Tuesday, December 13, 2011

Rumpole and the Reign of Terror

What I try to do with reviews at this Bookshelf blog is keep it simple and spoiler-free, and let you know whether I'd recommend you pick up a copy of what I just read. Seems to work okay. This time, a brief review of Rumpole and the Reign of Terror (Viking, 2006).



I didn't actually intend to read this book. I felt that after suffering the disappointments of three volumes of John Mortimer's lackluster short stories about Rumpole, none of them a patch on the television scripts, I was pleased to end on the very high note of his terrific novel Rumpole and the Penge Bungalow Murders. So I had to bite my lip a little when my friend David offered to lend me this 2006 novel, worried that it might spoil the very happy memory of the very good book that I'd finished. Since I'm certainly not quite so tacky as to reward a friend's generous thought that I should enjoy it with a negative review - it's not like this is some infernal Harry Potter book here, and the lender a fangirl blind to its faults - you dear readers have probably guessed that I did enjoy this novel a good deal in the end.

This time out, Rumpole is again defending one of the members of the extended Timson family when a niece of the present accused asks for his help. Her husband, a doctor born in Pakistan, has been arrested as a terrorist and, because the security of the nation is at stake, not told what the evidence against him is; indeed, not even told specifically what he's meant to have done. Attempting a defense is one of Rumpole's greatest challenges to date; because of the classified nature of the intelligence, even he can't find out where he's supposed to begin.

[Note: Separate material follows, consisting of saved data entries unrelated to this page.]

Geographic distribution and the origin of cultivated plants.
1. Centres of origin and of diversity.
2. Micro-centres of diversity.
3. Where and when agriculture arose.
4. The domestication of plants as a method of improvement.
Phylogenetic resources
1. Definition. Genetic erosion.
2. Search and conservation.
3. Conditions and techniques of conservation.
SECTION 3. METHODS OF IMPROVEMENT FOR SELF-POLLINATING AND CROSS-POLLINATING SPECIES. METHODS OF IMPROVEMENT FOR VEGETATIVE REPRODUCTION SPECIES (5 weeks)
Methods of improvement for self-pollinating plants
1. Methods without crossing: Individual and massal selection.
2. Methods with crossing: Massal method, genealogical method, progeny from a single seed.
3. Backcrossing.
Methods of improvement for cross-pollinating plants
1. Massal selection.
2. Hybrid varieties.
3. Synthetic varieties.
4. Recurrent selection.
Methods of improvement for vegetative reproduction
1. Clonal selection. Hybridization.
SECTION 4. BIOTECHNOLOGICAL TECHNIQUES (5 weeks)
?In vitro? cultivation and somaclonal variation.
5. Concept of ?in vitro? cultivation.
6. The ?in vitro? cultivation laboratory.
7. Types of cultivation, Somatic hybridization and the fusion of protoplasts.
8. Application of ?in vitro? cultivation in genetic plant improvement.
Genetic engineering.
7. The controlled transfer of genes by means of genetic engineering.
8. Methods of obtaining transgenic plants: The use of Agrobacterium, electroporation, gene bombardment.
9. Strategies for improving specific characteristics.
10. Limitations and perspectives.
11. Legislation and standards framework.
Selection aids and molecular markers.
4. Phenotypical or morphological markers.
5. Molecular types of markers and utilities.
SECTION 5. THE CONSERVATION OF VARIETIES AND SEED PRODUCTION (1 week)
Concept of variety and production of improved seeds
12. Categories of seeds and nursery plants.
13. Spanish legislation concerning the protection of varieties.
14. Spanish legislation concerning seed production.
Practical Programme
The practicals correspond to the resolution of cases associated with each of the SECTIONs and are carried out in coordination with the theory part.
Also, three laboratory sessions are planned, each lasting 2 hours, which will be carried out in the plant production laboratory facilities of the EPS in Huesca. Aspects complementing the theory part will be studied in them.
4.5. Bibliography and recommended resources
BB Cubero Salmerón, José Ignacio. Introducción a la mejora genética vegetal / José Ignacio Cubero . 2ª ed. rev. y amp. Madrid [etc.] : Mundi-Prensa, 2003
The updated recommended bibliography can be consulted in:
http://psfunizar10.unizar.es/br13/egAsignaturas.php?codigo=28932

Britain's draconian laws meant to protect its citizens from terror attacks had clearly got under Mortimer's skin. There was actually a lot of outrage from very good writers about just how oppressive things were getting at this time. A 2005 John Wagner-scripted episode of Judge Dredd, illustrated by Phil Winslade, was written from a similar perspective of disgust and distrust. Poor Rumpole is finding the evolving basics of courtroom behavior enough of a struggle - judges with word processors? - and to have the laws amended so that hearsay can be entered into evidence is almost too much to bear. And now this.

Things are also as bad as ever on the home front. She Who Must Be Obeyed and her eternal ally Dodo are not at all pleased with Rumpole sinking so low as to defend a terrorist, despite Rumpole's insistence that, in the first place, the government hasn't even started to make a formal case proving that he's anything of the sort, and in the second, he's just "an old taxi," obliged to represent anybody who asks for him. But his intransigence costs him his standing with his best-paying clients, the Timsons, who want nothing to do with either their errant niece or anybody who defends terrorists, and, now that his wife is writing her own memoirs to set straight the record about their tumultuous marriage, it will probably give him a blacker eye there than he thought possible. Then when "the Mad Bull," Lord Justice Bullingham, starts calling around after his wife, you start to wonder just how much an Old Bailey Hack is meant to bear.

This is certainly not a good entry point to the series, as there are quite a few subplots and supporting characters and tightly-drawn continuity by this point, but I would certainly recommend it first to anybody familiar with the character from TV, and secondly to readers not necessarily interested in how it reads as one book in a series, but how well the angry Mortimer handles the controversial subject matter. Not as air-punchingly awesome as The Penge Bungalow Murders, but definitely worth a look.